◆ Vorliegender Text:
· · · ·

Egon Schiele studierte ab 1906, als er erst zarte 16 Jahre alt war, an der Wiener Akademie der Künste. Wegen Spannungen mit seinem Lehrer Christian Griepenkerl (1839-1916), einem Vertreter des Historismus, der im Katalog nicht erwähnt wird, ging er 1909 vorzeitig und freiwillig von der Akademie ab. Danach schuf er in nur einer Dekade ein einzigartiges, heute weltbekanntes Œuvre, bestehend aus rund 400 Gemälden und 3.000 Arbeiten auf Papier.

Mittels Archivalien und Kunstwerken verwebt die Wiener Ausstellung biografische, historische und künstlerische Elemente der Jahre 1914 bis 1918. Die Schau gliedert sich in neun Themenbereiche: Die Suche nach dem Selbst; Paare; Edith Anna Schiele, geb. Harms; Familie; Leben in der Armee; Landschaften; die weibliche Figur, Porträts; Erfolg und letzte Werke.

Der Katalog zur Ausstellung, herausgegeben von Kerstin Jesse, Jane Kallir und Hans-Peter Wipplinger: Zeiten des Umbruchs. Egon Schieles letzte Jahre: 1914–1918. Hardcover, Leopold Museum, Wien, Buchhandlung Walther und Franz König, Köln, 336 Seiten mit 362 Abbildungen, 23,5 x 28 cm. Cookies akzeptieren – wir erhalten eine Kommission bei unverändertem Preis – und den Katalog bestellen bei Amazon.de.

Blick in die Ausstellung Zeiten des Umbruchs. Egon Schieles letzte Jahre: 1914–1918. Foto Copyright © Leopold Museum, Wien.

Das Leopold Museum in Wien verdankt seine herausragende Schiele-Kollektion der obsessiven Sammelleidenschaft des Augenarztes Rudolf Leopold (1925–2010), der ab den 1950er Jahren zusammen mit seiner Frau Elisabeth Leopold (1926–2024) viele Werke des im niederösterreichischen Tulln geborenen Malers und Zeichners zu Schnäppchen-Preisen zusammentrug. Egon Schiele war damals fast in Vergessenheit geraten. Heute gehört er zu den international bekanntesten Expressionisten.

Das Leopold Museum besitzt heute knapp 300 Werke des Künstlers, darunter 48 Gemälde, und damit die weltweit umfassendste und bedeutendste Sammlung von Arbeiten dieses Vertreters des Expressionismus.

· · · ·

◆ Datensätze:
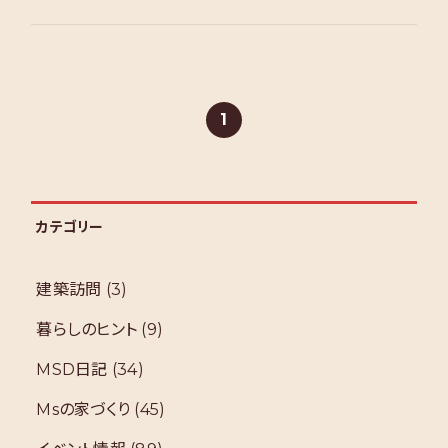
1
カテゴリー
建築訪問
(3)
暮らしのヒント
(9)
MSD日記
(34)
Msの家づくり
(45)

· · · ·

Bitte schreiben Sie den Text über Egon Schiele und das Leopold Museum nach seinem letzten Satz weiter.

In seinen weltbekannten expressionistischen Werken setzte sich der Künstler laut dem Direktor des Leopold Museums, Hans-Peter Wipplinger, mit der  Selbstbefragung und Widersprüchlichkeit einer ganzen Generation auseinander. So enstanden Werke mit auffallend verdrehten Körperstellungen und inszenierten Posen, teils wilder Gestik und grimassierender Physiognomie. Diese prominenten Arbeiten mit markanter, oft kantiger Linienführung und meist ausgemergelten Leibern faszinieren bis heute.

Weniger präsent ist jedoch sein „späteres“ Œuvre ab 1914, das sich merklich von den früheren Werken unterscheidet. Hans-Peter Wipplinger unterstreicht, dass Egon Schiele sich damals einem realistischeren, von tieferem Einfühlungsvermögen geprägten Stil zuwandt. Nicht nur sein Strich beruhigte sich, wurde fliessender und organischer; die Dargestellten gewannen zudem an körperlicher Fülle und Realitätsnähe.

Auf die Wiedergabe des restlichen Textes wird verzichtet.